С первых шагов настоящих, ельцинско-гайдаровских, реформ деятельность правительства получила неадекватную интерпретацию. Политики и журналисты, профессора и директора стали выдавать выздоровление за болезнь, крах совка — за конец света, а собственную нравственную и интеллектуальную неадекватность происходящему — за тревогу о судьбах Отечества.

Так называемые простые люди оказались более восприимчивыми к изменениям. Они начали приспосабливаться и даже преуспевать. И это касается всех социальных групп.

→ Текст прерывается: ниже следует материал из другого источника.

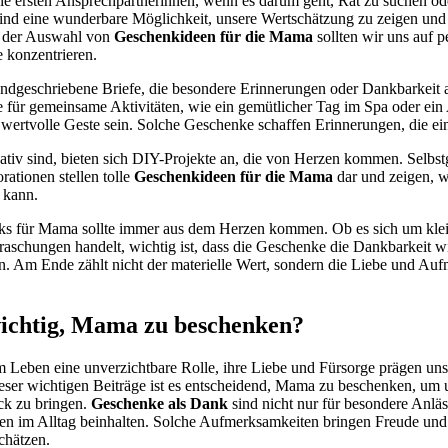
ie ersten Ansprechpartnerinnen, wenn es darum geht, Rat zu suchen ode
ind eine wunderbare Möglichkeit, unsere Wertschätzung zu zeigen und i
i der Auswahl von
Geschenkideen für die Mama
sollten wir uns auf p
 konzentrieren.
andgeschriebene Briefe, die besondere Erinnerungen oder Dankbarkeit a
 für gemeinsame Aktivitäten, wie ein gemütlicher Tag im Spa oder ein
e wertvolle Geste sein. Solche Geschenke schaffen Erinnerungen, die ei
reativ sind, bieten sich DIY-Projekte an, die von Herzen kommen. Selb
rationen stellen tolle
Geschenkideen für die Mama
dar und zeigen, w
 kann.
ks für Mama sollte immer aus dem Herzen kommen. Ob es sich um kle
schungen handelt, wichtig ist, dass die Geschenke die Dankbarkeit wid
. Am Ende zählt nicht der materielle Wert, sondern die Liebe und Aufm
wichtig, Mama zu beschenken?
m Leben eine unverzichtbare Rolle, ihre Liebe und Fürsorge prägen un
ieser wichtigen Beiträge ist es entscheidend, Mama zu beschenken, um
k zu bringen.
Geschenke als Dank
sind nicht nur für besondere Anlä
en im Alltag beinhalten. Solche Aufmerksamkeiten bringen Freude und z
chätzen.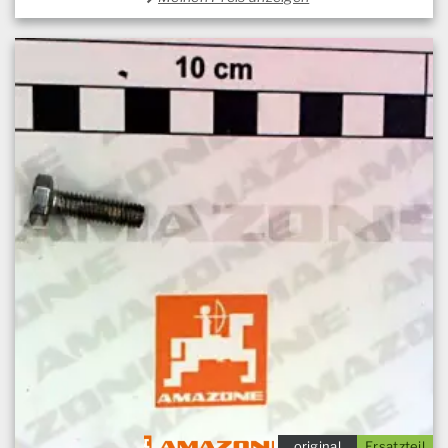
original
Ersatzteil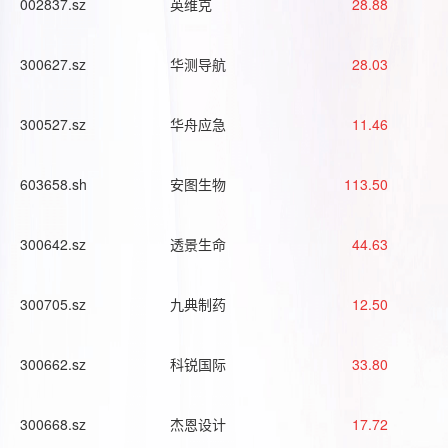
002837.sz
英维克
28.88
300627.sz
华测导航
28.03
300527.sz
华舟应急
11.46
603658.sh
安图生物
113.50
300642.sz
透景生命
44.63
300705.sz
九典制药
12.50
300662.sz
科锐国际
33.80
300668.sz
杰恩设计
17.72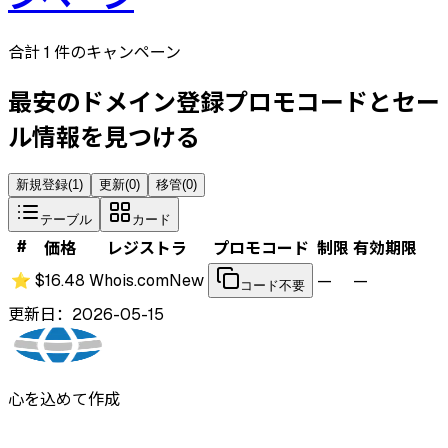
合計 1 件のキャンペーン
最安のドメイン登録プロモコードとセー
ル情報を見つける
新規登録
(
1
)
更新
(
0
)
移管
(
0
)
テーブル
カード
#
価格
レジストラ
プロモコード
制限
有効期限
⭐
$16.48
Whois.com
New
—
—
コード不要
更新日：2026-05-15
心を込めて作成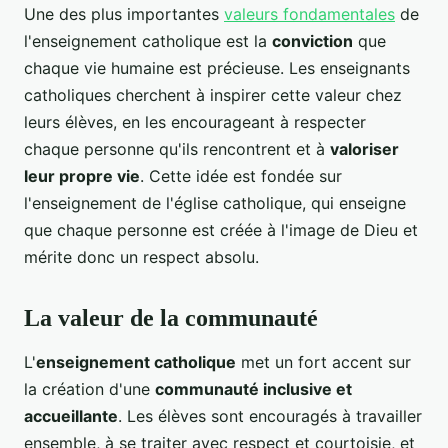
Une des plus importantes
valeurs fondamentales
de
l'enseignement catholique est la
conviction
que
chaque vie humaine est précieuse. Les enseignants
catholiques cherchent à inspirer cette valeur chez
leurs élèves, en les encourageant à respecter
chaque personne qu'ils rencontrent et à
valoriser
leur propre vie
. Cette idée est fondée sur
l'enseignement de l'église catholique, qui enseigne
que chaque personne est créée à l'image de Dieu et
mérite donc un respect absolu.
La valeur de la communauté
L'
enseignement catholique
met un fort accent sur
la création d'une
communauté inclusive et
accueillante
. Les élèves sont encouragés à travailler
ensemble, à se traiter avec respect et courtoisie, et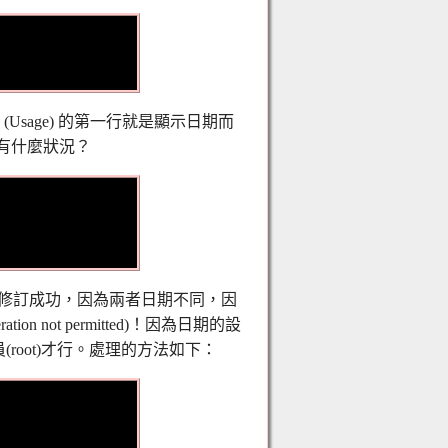
 (Usage) 的第一行就是顯示日期而
會有什麼狀況？
沒有修訂成功，因為兩者日期不同，因
 not permitted)！因為日期的設
oot)才行。處理的方法如下：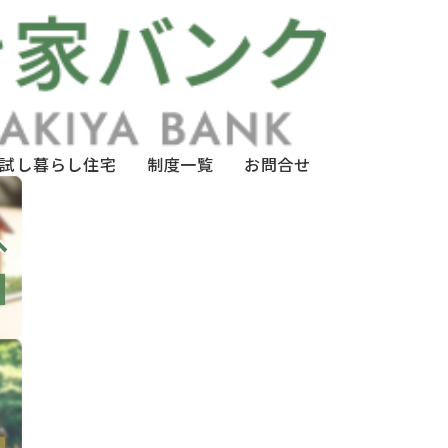
試し暮らし住宅
制度一覧
お問合せ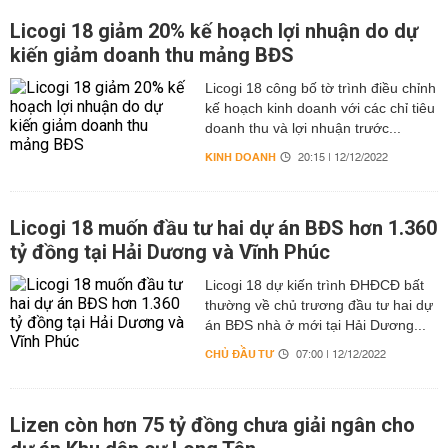
Licogi 18 giảm 20% kế hoạch lợi nhuận do dự
kiến giảm doanh thu mảng BĐS
Licogi 18 công bố tờ trình điều chỉnh
kế hoạch kinh doanh với các chỉ tiêu
doanh thu và lợi nhuận trước...
KINH DOANH
20:15 | 12/12/2022
Licogi 18 muốn đầu tư hai dự án BĐS hơn 1.360
tỷ đồng tại Hải Dương và Vĩnh Phúc
Licogi 18 dự kiến trình ĐHĐCĐ bất
thường về chủ trương đầu tư hai dự
án BĐS nhà ở mới tại Hải Dương...
CHỦ ĐẦU TƯ
07:00 | 12/12/2022
Lizen còn hơn 75 tỷ đồng chưa giải ngân cho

Когда я говорю об интеллигенции, то речь идет не только о тех, кто формирует общественное мнение, но и о тех, кого принято жалеть. Так, например, Сергей Николаев, полагает, что есть элита, а есть те, кто, по его словам, «зачастую за медные деньги подвижнически тянут лямку положительного культурного делания». Но я вовсе не собираюсь противопоставлять журналистов учителям и библиотекарям, чьи низкие зарплаты справедливы. Тем более что сейчас есть и высокооплачиваемые учителя, и богатые врачи, и библиотекари, владеющие современными информационными технологиями. При этом в стране в целом средний профессиональный уровень людей интеллектуального труда был и остается невысоким. А средний уровень — показатель не культурный, а цивилизационный.

И таким же этот уровень был и в начале века. Нельзя судить о России ни по слабоумным террористам, ни по выдающимся инженерам и врачам. Основной части интеллигенции еще предстояло пройти путь от разночинского самомнения к осознанию ценности профессионализма, понять, что недостаточно быть учителем, литератором, юристом, надо быть хорошим учителем, грамотным (по меньшей мере) литератором, умелым юристом. Профессионализм не стал частью личной морали, «честность мысли и направления», да и просто принадлежность к интеллигентскому ордену подменяли и подменяют трудовую этику.

Вместо этого интеллигенция и прежде и теперь идентифицировала себя относительно власти, а вовсе не относительно профессии, дела. Власть она презирала, но искала близости с нею, считала своим долгом быть в оппозиции и одновременно поучать. «Я и власть» — это единственная, главная, определяющая тема интеллигентских раздумий и писаний. Точнее сказать, «мы и власть». Ведь интеллигент по природе своей лишен собственного Я.

Нравственная и интеллектуальная неадекватность, социальная и национальная безответственность так называемой интеллектуальной элиты — очевидны. Я бы сказал, что история России приобрела два течения времени. Ситуация отчасти может быть истолкована в категориях, предложенных в свое время французскими медиевистами для описания социальных и политических [173] изменений в Средние века. Процессы, шедшие в структурах повседневности, в социальной жизни людей, происходили во времени длительной протяженности, изменения шли столетиями, а вот политические события развивались во времени более динамичном. В современной же России динамичными и меняющимися стали обыкновенно стабильные структуры повседневности, тогда как время, в котором пребывает элита, нелинейно, бегает по кругу.

Изменилось даже то, что принято называть нравами и обычаями — в формировании гражданского общества уличные торговцы (есть еще и не уличные, но это, пожалуй, самый демократичный слой так называемых новых русских), которые теперь говорят «спасибо» покупателю, играют не только более важную, но и принципиально иную роль, нежели те, кто мнит себя элитой. Безвременье, языческий циклизм царят лишь «наверху». Причем на «верху» не политическом, а интеллектуальном.

Но дело не только в борьбе за потерянные блага: подчас именно те, кто обрел блага новые громче всех оплакивает прежние годы — материалистическое понимание истории еще раз показало свою несостоятельность. Интеллигенция не признала право нации на трагедию по более глубоким причинам.

Порой это непризнание выражается в агрессивном смирении.